[Passage to read Boundary: Start]
The ballot results will be reviewed and adjudicated at the meetings indicated in the table below. Check http://www.semi.org/standards under Calendar of Events for the latest update.
Review and Adjudication Information
Task Force Review / Committee AdjudicationGroup: / Filters and Purifiers Task Force / NA Gases TC Chapter
Date: / Monday, July 13, 2015 / Tuesday, July 14, 2015
Time & Timezone: / 9:30 AM to 11:00 AM, US Pacific Time / 9:00 AM to 12:00 Noon, US Pacific Time
Location: / San Francisco Marriott Marquis Hotel
780 Mission Street / San Francisco Marriott Marquis Hotel
780 Mission Street
City, State/Country: / San Francisco, California 94103 / San Francisco, California 94103
Leader(s): / Mohamed Saleem (Fujikin)
Sowmya Krishnan (Semitrac) / Tim Volin (Parker Hannifin)
Mohamed Saleem (Fujikin)
Standards Staff: / Paul Trio (SEMI NA)
408.943.7041 / / Paul Trio (SEMI NA)
408.943.7041 /
*This meeting’s details are subject to change, and additional review sessions may be scheduled if necessary. Contact the task force leaders or Standards staff for confirmation.
Telephone and web information will be distributed to interested parties as the meeting date approaches. If you will not be able to attend these meetings in person but would like to participate by telephone/web, please contact Standards staff.
SEMI Draft Document 5667A
NEW STANDARD: TEST METHOD FOR DETERMINATION OF MOISTURE DRY-DOWN CHARACTERISTICS OF GAS DELIVERY COMPONENTS
1 Purpose
1.1 This Document describes the procedure for determination of the moisture dry-down characteristics of components used in gas delivery systems. The results of this test can be used for the qualitative ranking of gas delivery components based on the design as it relates to moisture dry-down performance of the system.
[Passage to read Boundary: End]
◆ Activity list
1: In the notice about the moisture dry-down test method, what can the results of the test be used for?
2: Carry on the notice about the moisture dry-down test method from the point where it stops.
[Data segment Boundary: Start]
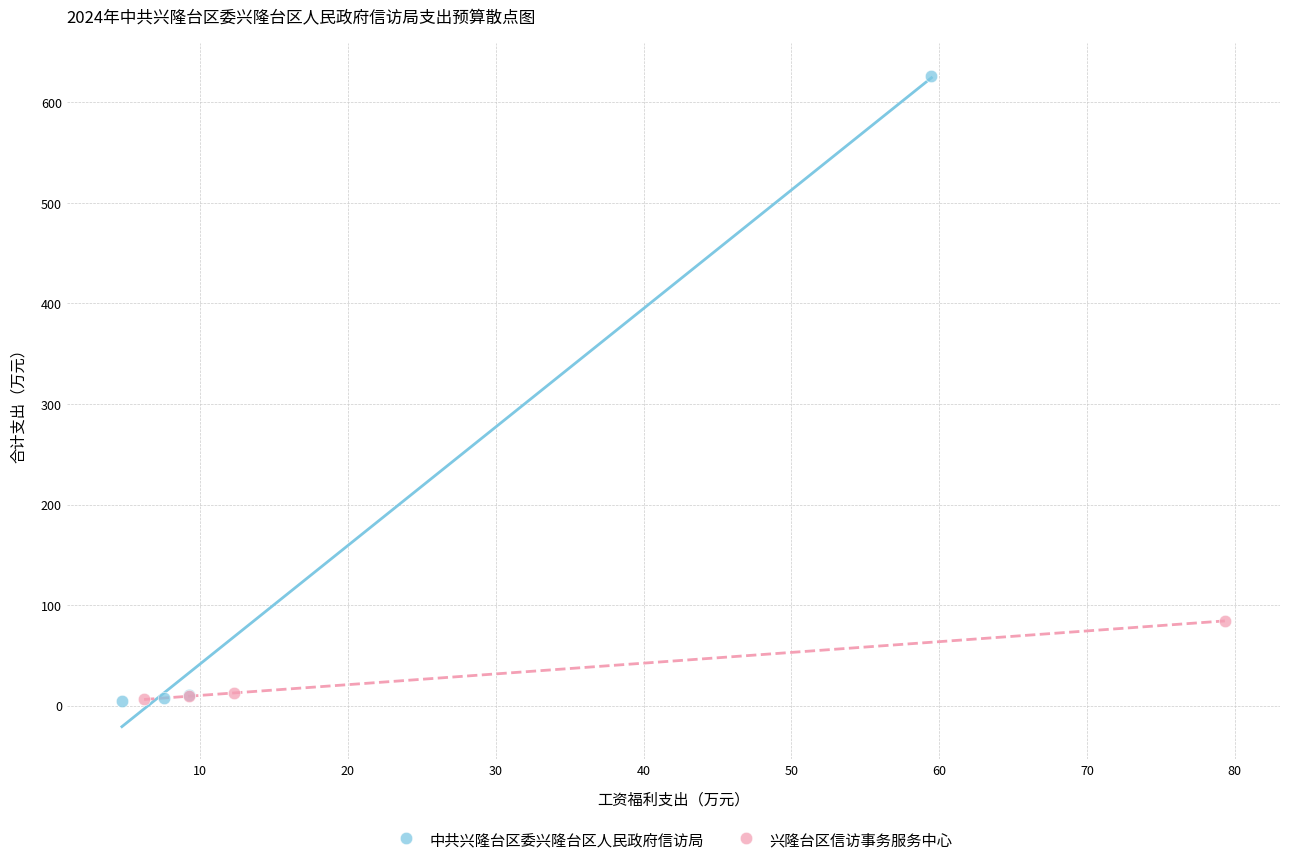

What are all the series names shown in the legend?

中共兴隆台区委兴隆台区人民政府信访局, 兴隆台区信访事务服务中心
[Data segment Boundary: End]
◆ Responses
1: They can be used to rank gas delivery components qualitatively by how their design affects the moisture dry-down performance of the system.

2:
2 Scope
2.1 This Test Method applies to all types of in-line components used in gas delivery systems for precise delivery of gaseous species used in semiconductor manufacturing. The in-line components applicable are valves (pneumatic, manual and hybrid types), mass flow controllers, pressure regulators, filters and passive components such as pressure gauges / transducers and flow meters.
2.2 Test Medium — The test medium shall be nitrogen. Other inert gases will have different purging characteristics and may dry a system more quickly or slowly. Reactive gases shall not be used as they may react chemically with moisture. Considerations relating to corrosion resistance are outside the scope of the present document, although the test procedure may prove useful in corrosion studies. The results will provide a ranking with respect to moisture contribution arising as a result of differences in design.
2.3 Operating Situations — Moisture contribution from a gas delivery component may be the result of improper design and construction, contamination arising in its manufacture, or from subsequent exposure to ambient air or non-dry gas. Thus, it is necessary to consider two main situations:
2.3.1 The “initial dry-down” situation, which is determined by the moisture content of the component in the as-received condition, with the effects of manufacturing process and design, surface quality, pre-treatment and packaging convoluted together. This test is optional and may be omitted based on the objective of the testing.
2.3.2 The “response to an upset” situation, which is determined by the amount of moisture taken up by the component and subsequently released in any exposure after receipt during its operation independently or as part of a gas delivery system.
NOTICE: SEMI Standards and Safety Guidelines do not purport to address all safety issues associated with their use. It is the responsibility of the users of the Documents to establish appropriate safety and health practices, and determine the applicability of regulatory or other limitations prior to use.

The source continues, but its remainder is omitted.